A idosa, com quase 100 anos, morreu no curso da ação de indenização por danos morais e materiais na qual alegou que a perfuração de poços artesianos e a posterior realização de ensaios de bombeamento de água – obras realizadas pela associação – causaram rachaduras, trincas, fissuras e o rebaixamento do teto do imóvel no qual residia, chegando ao ponto de ser necessária a utilização de escoras para evitar o desabamento da casa.
Os sucessores assumiram o polo ativo da ação, tendo o Tribunal de Justiça do Paraná condenado a instituição ao pagamento de indenização por danos materiais. Com relação aos danos morais, porém, o tribunal estadual entendeu tratar-se de direito personalíssimo, que não seria transmitido aos sucessores.
A ministra Nancy Andrighi lembrou que o STJ entende que o espólio, em ação própria, pode pleitear a reparação dos danos psicológicos suportados pelo falecido. Com mais razão ainda, acrescentou, deve-se admitir aos sucessores o direito de receber a indenização requerida pelo falecido em ação que ele mesmo iniciou.
A partir dos fatos reconhecidos pelo tribunal estadual, a magistrada verificou que os danos estruturais causados pela associação exigiram a desocupação do imóvel onde a idosa havia morado por vários anos.
Segundo a relatora, o tribunal frisou que a mudança gerou danos emocionais, os quais agravaram a sua condição física. "Vê-se, portanto, que a falecida, então com quase 100 anos de idade, foi obrigada a deixar seu lar de longa data, situação que certamente lhe causou sentimentos de angústia, perda, frustração, aflição, incerteza, entre outros, impingindo-lhe um estado emocional que refletiu, inclusive, em sua saúde, já debilitada pela velhice", observou a ministra.
Enquanto estiverem pendentes a abertura do inventário e a realização da partilha, o herdeiro não tem legitimidade para pleitear judicialmente o recebimento de valores relativos à cota social a que supostamente teria direito em razão do falecimento do titular do bem.
O entendimento foi aplicado no julgamento do REsp 1.645.672, no qual a Terceira Turma reconheceu a ilegitimidade de um coerdeiro para propor ação de apuração de haveres para recebimento de valores relativos a cota societária que pertencia ao falecido. Segundo o herdeiro, alguns de seus irmãos já haviam recebido valores referentes às suas participações societárias.

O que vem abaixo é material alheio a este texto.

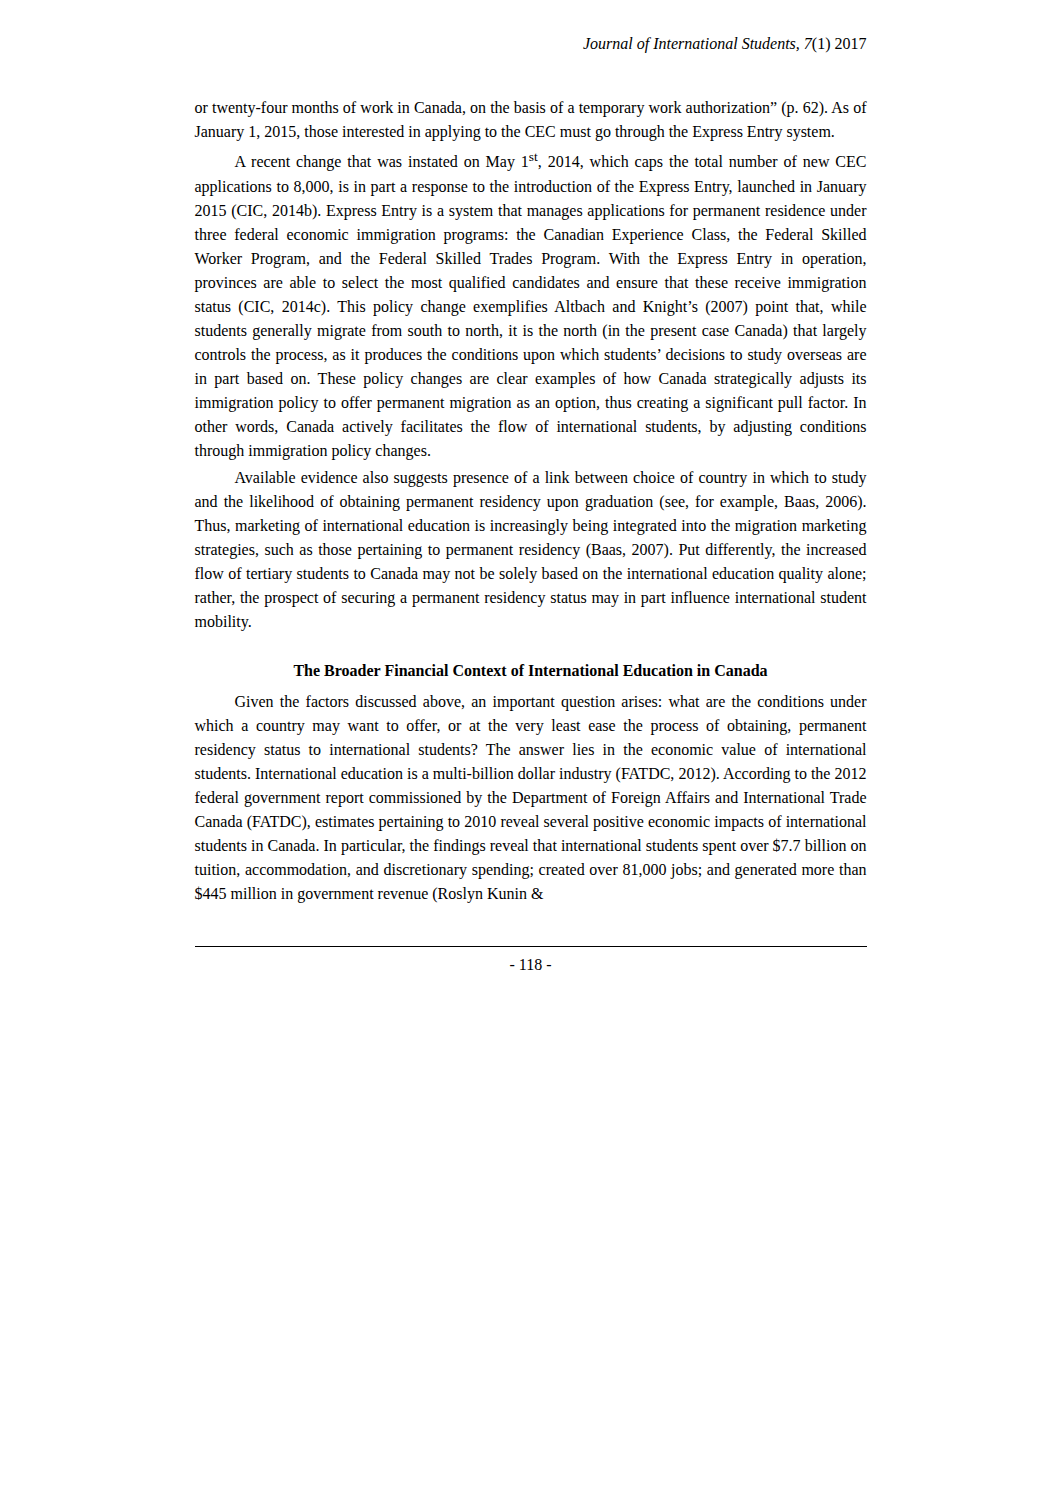Journal of International Students, 7(1) 2017
or twenty-four months of work in Canada, on the basis of a temporary work authorization” (p. 62). As of January 1, 2015, those interested in applying to the CEC must go through the Express Entry system.
A recent change that was instated on May 1st, 2014, which caps the total number of new CEC applications to 8,000, is in part a response to the introduction of the Express Entry, launched in January 2015 (CIC, 2014b). Express Entry is a system that manages applications for permanent residence under three federal economic immigration programs: the Canadian Experience Class, the Federal Skilled Worker Program, and the Federal Skilled Trades Program. With the Express Entry in operation, provinces are able to select the most qualified candidates and ensure that these receive immigration status (CIC, 2014c). This policy change exemplifies Altbach and Knight’s (2007) point that, while students generally migrate from south to north, it is the north (in the present case Canada) that largely controls the process, as it produces the conditions upon which students’ decisions to study overseas are in part based on. These policy changes are clear examples of how Canada strategically adjusts its immigration policy to offer permanent migration as an option, thus creating a significant pull factor. In other words, Canada actively facilitates the flow of international students, by adjusting conditions through immigration policy changes.
Available evidence also suggests presence of a link between choice of country in which to study and the likelihood of obtaining permanent residency upon graduation (see, for example, Baas, 2006). Thus, marketing of international education is increasingly being integrated into the migration marketing strategies, such as those pertaining to permanent residency (Baas, 2007). Put differently, the increased flow of tertiary students to Canada may not be solely based on the international education quality alone; rather, the prospect of securing a permanent residency status may in part influence international student mobility.
The Broader Financial Context of International Education in Canada
Given the factors discussed above, an important question arises: what are the conditions under which a country may want to offer, or at the very least ease the process of obtaining, permanent residency status to international students? The answer lies in the economic value of international students. International education is a multi-billion dollar industry (FATDC, 2012). According to the 2012 federal government report commissioned by the Department of Foreign Affairs and International Trade Canada (FATDC), estimates pertaining to 2010 reveal several positive economic impacts of international students in Canada. In particular, the findings reveal that international students spent over $7.7 billion on tuition, accommodation, and discretionary spending; created over 81,000 jobs; and generated more than $445 million in government revenue (Roslyn Kunin &
- 118 -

O colegiado acompanhou o relator, ministro Marco Aurélio Bellizze, para quem a legitimidade para a propositura de eventual ação de dissolução empresarial recai sobre o espólio, em virtude do princípio da preservação da entidade empresária e tendo em vista que a substituição do sócio falecido – e, portanto, de sua cota social – não ocorre por mera sucessão hereditária, mas em razão de adesão ao contrato social após a partilha.
De acordo com o magistrado, o herdeiro buscava apenas o recebimento direto dos valores supostamente herdados, independentemente da realização de inventário e partilha. Todavia, o relator ressaltou que a liquidação só pode ser realizada antes da partilha quando houver decisão do espólio – "ou seja, do conjunto de herdeiros, e não de um único herdeiro".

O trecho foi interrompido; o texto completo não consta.